Large palette de recettes
Apprêter la truite, c’est comme entrer dans des ateliers de peintres, toutes tendances artistiques confondues. Des goûts et des couleurs. Les manières les plus courantes de cuisiner la truite sous nos latitudes, c’est de la préparer meunière, c’est-à-dire légèrement farinée puis poêlée; dorée au beurre et aux amandes; farcie aux champignons; écartelée façons crapaudine et grillée au feu de bois; ou tout simplement au bleu. Nous y revenons tout de suite.
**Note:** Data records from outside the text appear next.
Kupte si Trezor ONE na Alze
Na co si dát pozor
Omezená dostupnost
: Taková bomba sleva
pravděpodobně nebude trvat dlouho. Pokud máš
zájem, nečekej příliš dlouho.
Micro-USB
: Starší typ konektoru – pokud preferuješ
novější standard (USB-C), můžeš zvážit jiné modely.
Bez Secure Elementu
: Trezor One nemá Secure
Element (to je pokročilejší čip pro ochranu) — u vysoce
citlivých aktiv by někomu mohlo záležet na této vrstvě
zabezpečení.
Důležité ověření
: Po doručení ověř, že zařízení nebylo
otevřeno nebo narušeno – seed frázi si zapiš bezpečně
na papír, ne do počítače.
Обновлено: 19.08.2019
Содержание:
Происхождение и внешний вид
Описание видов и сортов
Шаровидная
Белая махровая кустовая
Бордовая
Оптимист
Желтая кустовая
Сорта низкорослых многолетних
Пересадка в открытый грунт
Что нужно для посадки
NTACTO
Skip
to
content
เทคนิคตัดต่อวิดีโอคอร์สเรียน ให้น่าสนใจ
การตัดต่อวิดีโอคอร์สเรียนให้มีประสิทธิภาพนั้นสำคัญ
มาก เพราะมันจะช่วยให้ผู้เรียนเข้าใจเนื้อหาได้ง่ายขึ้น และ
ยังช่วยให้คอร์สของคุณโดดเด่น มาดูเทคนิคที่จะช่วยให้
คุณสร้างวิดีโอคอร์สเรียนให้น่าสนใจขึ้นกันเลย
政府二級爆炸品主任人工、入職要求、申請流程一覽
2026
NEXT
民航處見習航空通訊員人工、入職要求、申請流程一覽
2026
En France, les déclinaisons sont sans fard. A commencer par la célèbre truite à la grenobloise: des câpres, du citron et du persil. A la mode de Chambéry, les truites seront levées en filets agrémentés d’une sauce à base de crème au vermouth, d’échalotes, d’estragon et de cerfeuil. Les Corses et les Auvergnats les aiment au vin rouge. Crue et fumée, la truite pourra être détaillée en tartare enfoui dans des feuilles d’endives. En Norvège, étonnant: elle peut être fermentée – comme la choucroute – et se déguste avec des oignons rouges et de la crème aigre. Délicieux.

De bleu de bleu
Dans son dictionnaire de cuisine, Alexandre Dumas a loué la truite de la Seine, «à la saveur parfaite, contrairement à celle du lac de Genève, sèche et coriace». Pas de quoi piquer la mouche, mais l’occasion d’évoquer une recette parisienne: la truite en bellevue. Le nom provient de sa présentation garnie et de son nappage de gelée luisante.
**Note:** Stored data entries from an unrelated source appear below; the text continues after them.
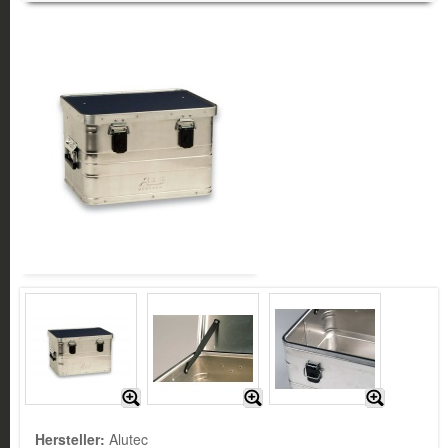
Hersteller:
Alutec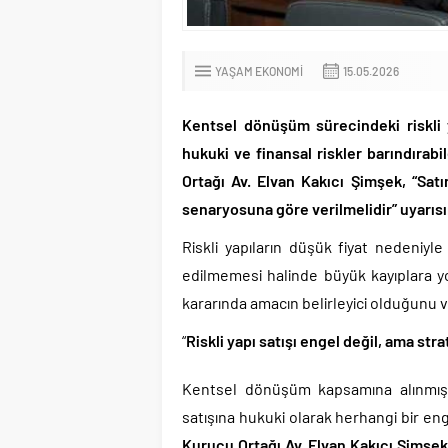
YAŞAM EKONOMI
15.05.2026
Kentsel dönüşüm sürecindeki riskli ya
hukuki ve finansal riskler barındıra
Ortağı Av. Elvan Kakıcı Şimşek, “Sat
senaryosuna göre verilmelidir” uyarıs
Riskli yapıların düşük fiyat nedeniy
edilmemesi halinde büyük kayıplara yo
kararında amacın belirleyici olduğunu v
“
Riskli yapı satışı engel değil, ama strat
Kentsel dönüşüm kapsamına alınmış v
satışına hukuki olarak herhangi bir en
Kurucu Ortağı Av. Elvan Kakıcı Şimşek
La truite au bleu maintenant. Avec cette nouvelle citation, celle de Jean Giono: «Jamais au beurre, jamais à l’amande; ce n’est plus de la cuisine, mais du cartonnage! A part la truite au bleu, on ne sait pas cuire la truite». Il n’a pas tout tort, Jean-Jean. Cette méthode traditionnelle est une des meilleures manières d’apprécier la truite à sa juste valeur. Alors place à la recette. On en a déjà les papilles qui giclent.

 

Recette de la truite au bleu

C’est le mucus dont est recouverte la truite qui permet la cuisson au bleu, ainsi que l’ajout de vinaigre chaud avant son séjour dans le court-bouillon.
Ingrédients
Une truite par personne. On choisira des truites fraîchement assommées et vidées, pas trop grosses (150 à 200 g environ) encore gluantes, à l’œil brillant. Des farios (sauvages) sont le nec plus ultra. Alors à nos cannes, si l’on n’a pas la chance d’avoir un frérot pêcheur. Sinon, des truites arc-en-ciel feront très bien l’affaire. Pour le court-bouillon, comptons deux carottes, deux oignons, un bouquet garni composé d’une branche de céleri, de thym, de laurier et de quelques tiges de persil. Un verre de vin blanc et deux verres de vinaigre blanc. Une poignée de gros sel, du poivre concassé ainsi qu’un bon morceau de beurre et des quartiers de citron.

Préparation
Commençons par le court-bouillon. Il nous faut une grande et large casserole avec un peu plus d’un litre d’eau, dans laquelle on ajoute les carottes et l’oignon émincés, le bouquet garni, le sel, le vin et un verre de vinaigre. On porte le tout à ébullition en laissant frémir ensuite une demi-heure. Avec le couvercle. Si on est pressé, avec un court-bouillon en sachet, ça marche aussi.

Cuisson
Pas besoin d’assaisonner les truites ni de les écailler, les petits tavillons sont minuscules… Et, surtout, on ne les essuie pas! Dans une minicasserole, faisons bouillir l’autre verre de vinaigre et versons ce liqui-de fumant et acide sur les truites, avant de les plonger pour 7 à 10 minutes selon la taille dans le court-bouillon. On peut aussi contrôler la cuisson «à l’œil», c’est-à-dire en observant les mirettes de la truite devenir blanches et globuleuses, comme une poletz.

Dressage
Avec spatule, écumoire et délicatesse, sortons nos truites et disposons-les sur l’assiette chaude. Elles sont arquées? C’est normal. On accompagne le tout de pom-mes vapeur persillées, du citron et on nappe de beurre fondu les filets levés et débarrassés de leur peau. Et avec ça qu’est-ce qu’on écoute? La truite de Schubert, ça coule de source. Un cliché? Pas si c’est la version coquine de Francis Blanche.